* [What you have to do] Print every line from the one containing "List the labels in order of Row" to the one containing "low, high, medium", both included, without changing anything.

* [Working data]
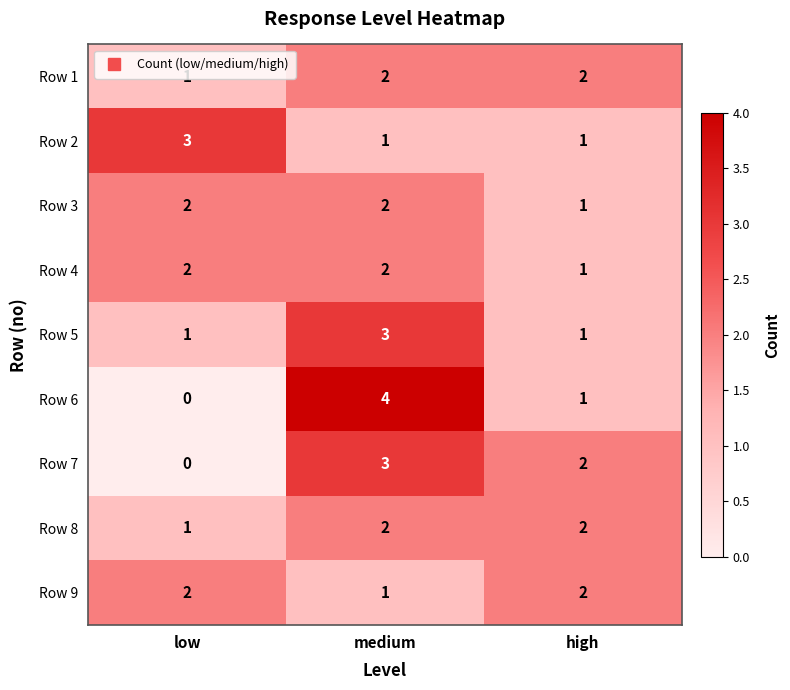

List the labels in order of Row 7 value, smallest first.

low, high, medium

==

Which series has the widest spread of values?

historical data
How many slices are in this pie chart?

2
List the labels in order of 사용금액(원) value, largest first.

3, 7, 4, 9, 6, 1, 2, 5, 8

--

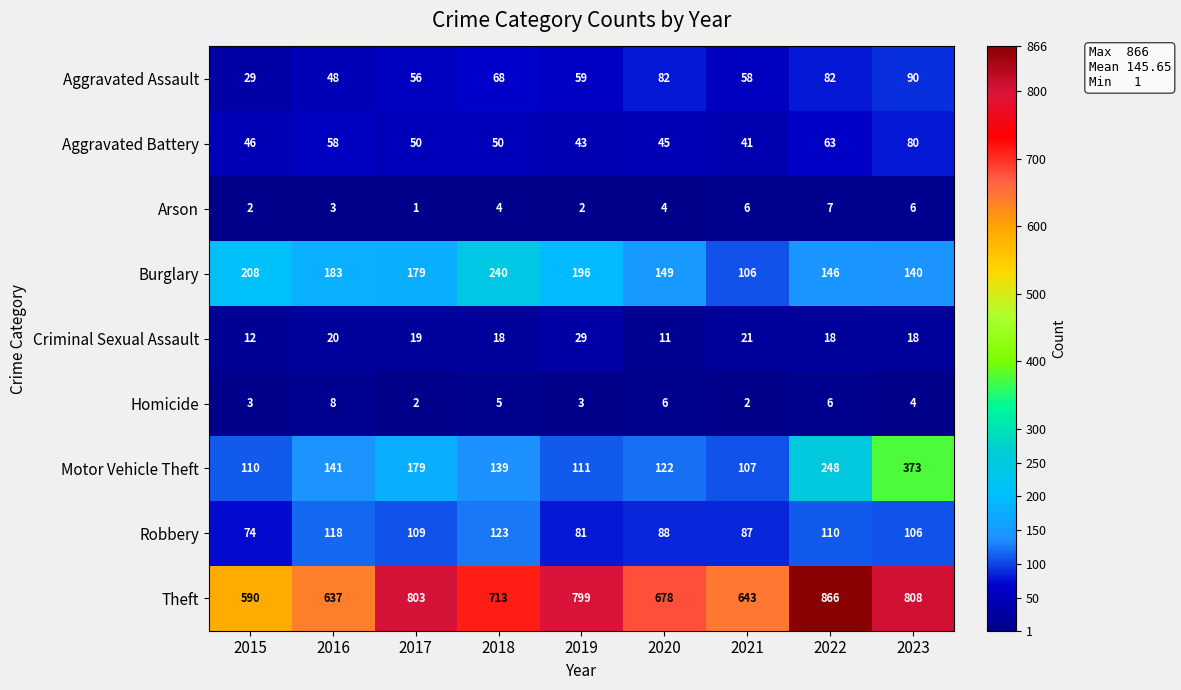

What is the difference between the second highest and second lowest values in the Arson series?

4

* [Result of the task]
List the labels in order of Row 7 value, smallest first.

low, high, medium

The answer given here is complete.